Washington watch

Gordon Brown's praise for Tony Blair's foreign policy in the Sun was about more than Labour's squabbles. It was an attempt to get the American right on side
October 20, 2006
Can Gordon woo Washington?

It was Dan Fried, the man whocovers Europe for the US state department, who quipped during Blair's week of torment: "it looks like we have a second civil war on our hands." The big cheeses on the seventh floor of the state department were circulating the rumour that Dick Cheney was complaining that those semi-commies in the Labour party were finally showing their true colours, and that this tax-and-spend Scotsman who had sabotaged Blair was going to pull the troops out of Iraq and leave the Americans in the lurch.

Cheney does not know much about modern Britain, but one fact he does like to cite is that one British worker in five is a public employee and a third of new jobs created since 1997 are in the public sector. Cheney got this factoid from Washington's acknowledged American expert on Blair's Britain, Irwin Stelzer of the very conservative Hudson Institute. Stelzer is best known in Britain as Rupert Murdoch's ambassador to the Blair government. He certainly wields far more clout in Washington than the Beverly Hills car dealer Bob Tuttle, the current US ambassador in London. Ironically, Stelzer is a personal chum and admirer of Gordon Brown, and as Blair announced his departure, Stelzer began making reassuring phone calls around Washington to the effect that the special relationship would be safe in Brown's hands. As did Brown's other useful American buddy, Alan Greenspan.

This was not enough for Bush, who has already lost his other European allies, José María Aznar and Silvio Berlusconi. Bush is bereft at the thought of losing Blair, and wanted urgent reassurance that Britain was not about to go pacifist. Bush's national security adviser Steve Hadley passed on his master's concerns direct to Downing Street. And Condi Rice took the prospect of Blair's departure so seriously that she dropped what Tumbler's sources described as "a heavy hint" that Gordon would do himself a big favour by making comfortingly pro-American noises.

At the British embassy, concern focused on the ponderous figure of Congressman Henry Hyde, chairman of the House of Representatives international relations committee and the bane of the Brits' life as the man who single-handedly screwed up the joint strike fighter deal. Hyde has blocked the transfer of crucial avionics technology on the grounds that Britain cannot be trusted not to sell the stuff to the Chinese, the Russians or even the French.
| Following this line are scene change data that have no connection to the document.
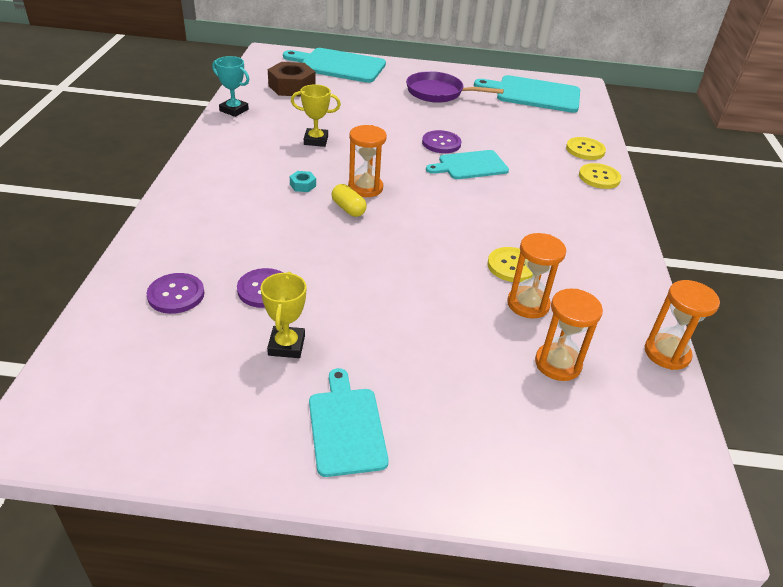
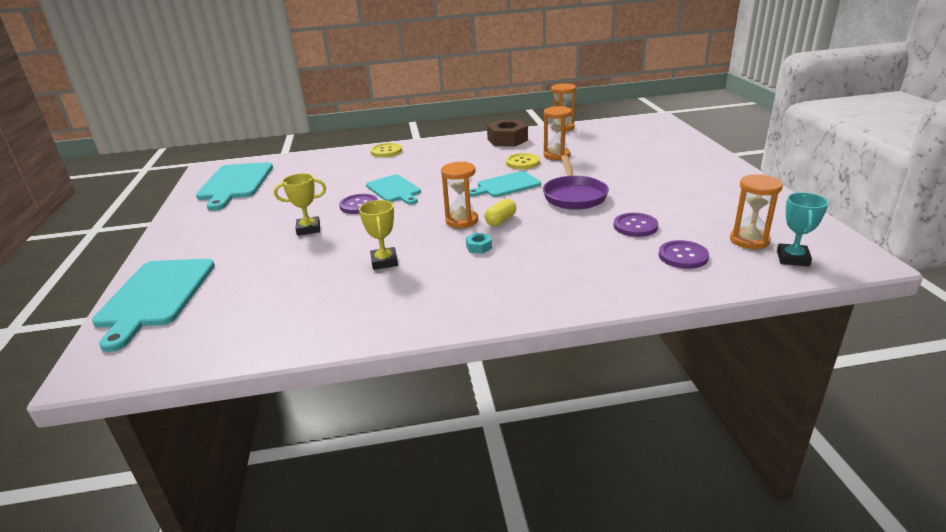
camera: 100 degrees left, 10 degrees down
(234, 110) = (326, 335): turquoise trophy -> turquoise trophy (793, 258)
(286, 345) = (677, 206): yellow trophy -> yellow trophy (308, 229)
(292, 87) = (237, 312): brown nut -> brown nut (507, 140)
(346, 427) = (711, 179): turquoise cutting board -> turquoise cutting board (506, 185)
(438, 93) = (240, 223): purple pan -> purple pan (574, 196)
(557, 364) = (599, 145): orange hourglass -> orange hourglass (749, 240)
(585, 150) = (343, 158): yellow button -> none

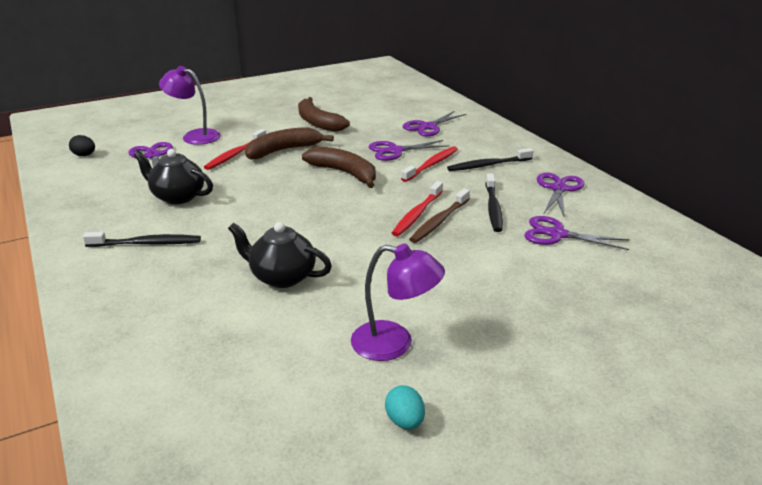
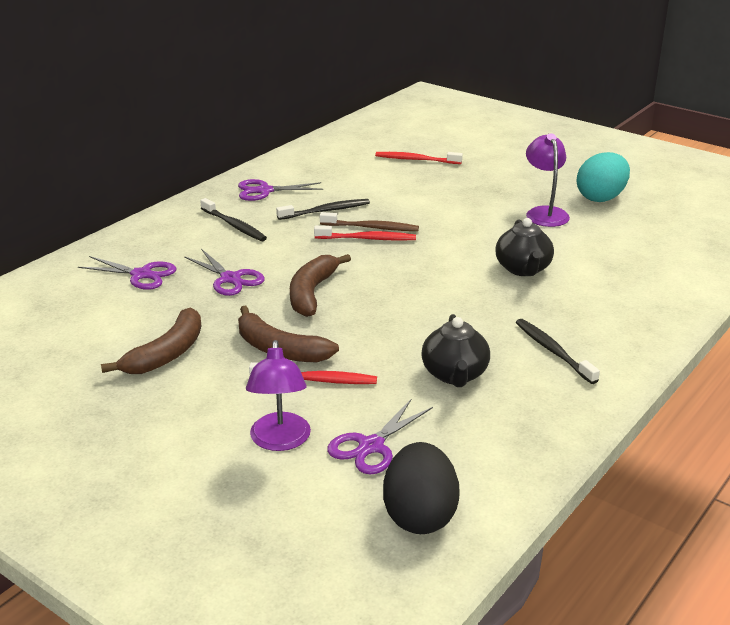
camera: 115 degrees left, 0 degrees up
(84, 155) = (419, 515): black egg -> black egg, size x2.09
(405, 421) = (601, 198): turquoise egg -> turquoise egg, size x2.09
(431, 165) = (254, 252): red toothbrush -> red toothbrush (416, 160)
(557, 234) = (350, 183): purple scissors -> none

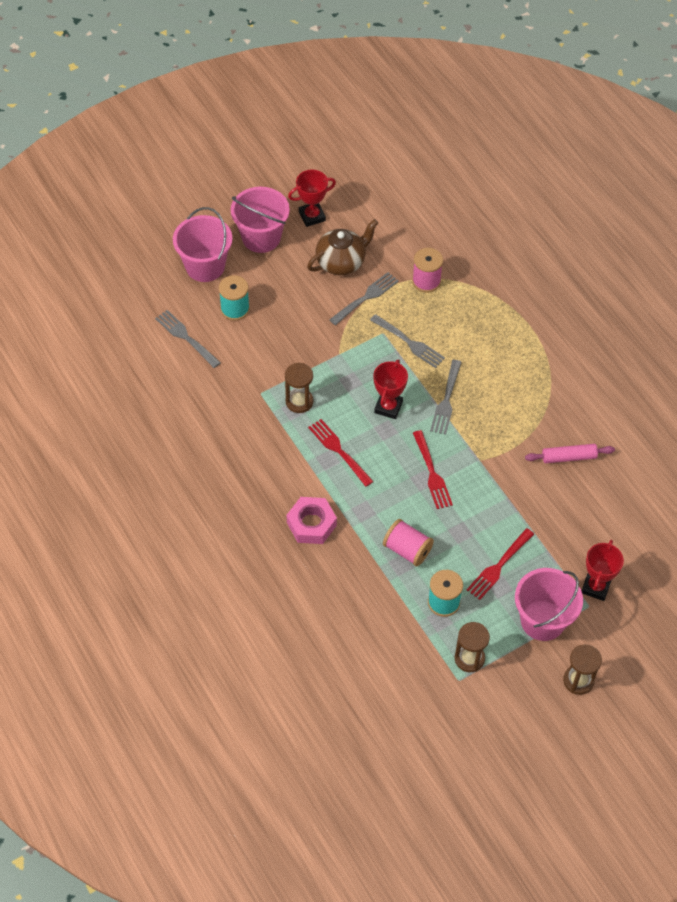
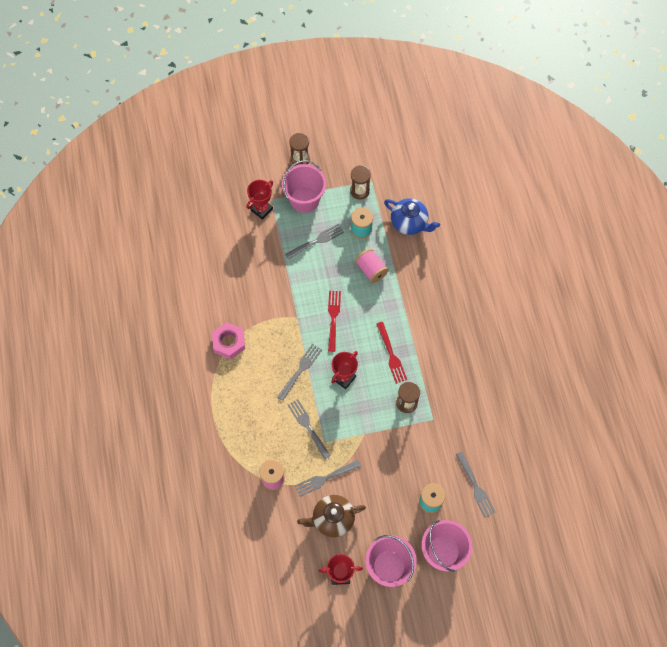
camera: 160 degrees left, 10 degrees up
(311, 524) = (428, 307): pink nut -> pink nut (229, 342)
(378, 632) = (409, 223): none -> blue teapot
(499, 565) = (316, 241): red fork -> grey fork
(568, 457) = (235, 300): pink rolling pin -> none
Worse still, Hyde has picked a personal fight with Brown over the chancellor's spiffing wheeze to raise $50bn for foreign aid on the international bond markets, with donors committing future aid budgets to pay off the bonds.

The result of this flurry of US alarm was Brown's article in the Sun on 8th September, which was swiftly faxed around Washington. It said: "In al Qaeda, we face an enemy driven by hatred of our very existence. Between justice and evil, humanity and barbarism, democracy and tyranny, no one can afford to be neutral or disengaged." Just in case that was not enough, Brown wrote of his pride that "our heroic armed forces are leading in the global fight we must wage against terrorism."

If Brown thought that this article, along with his plan to visit the US for the fifth anniversary of 9/11, would insulate him against sniping from the American right, he was wrong. Hyde's staffers have got hold of a copy of God's Politics, a new book by liberal evangelist Jim Wallis, which attacks the Iraq war and hails Brown as a new version of the prophet Micah. The book carries a fulsome blurb from Brown, calling it "powerful reading for anyone interested in social change."

No shoo-in for the Dems

Britain is, of course, neutral in the American mid-term elections, but the champagne will flow at its Massachusetts Avenue embassy if the Democrats take congress and Henry Hyde loses his crucial chairmanship. And even though the polls and pundits are increasingly confident that the Dems will at least take the House of Representatives, there are three facts to remember. The first is that Bush's approval ratings have climbed from the low 30s to above 40 per cent over the summer, mostly coming from traditional Republicans who have got over their anger at Bush now they consider what a Democratic congress could mean. And a new ABC poll finds 55 per cent of Americans saying the country is safer now than it was before the 9/11 attacks. The second is that the gerrymandering of constituency boundaries makes it tough for the Dems to win the 15 seats required to take the house. Right now, they will have to win at least three of the five toss-up races, in Colorado's 7th district, Kentucky's 4th, New Mexico's 1st, Illinois's 6th and Washington's 8th. The third problem is that the Democrats like nothing more than the kind of internal feuding that made Senator Joe Lieberman lose his Democratic primary in August.

Lieberman, by the way, looks like winning re-election as an independent on the current polls, and his conqueror Ned Lamont is sufficiently worried to rake over some very dirty laundry, namely Lieberman's "moral outrage" rebuke of Bill Clinton during the Monica Lewinsky scandal. It has at least won Lamont an endorsement from the first couple. Bill had campaigned for Lieberman, but has now switched to Lamont as the official Democratic candidate, and Hillary has invited Lamont out to the Chappaqua homestead.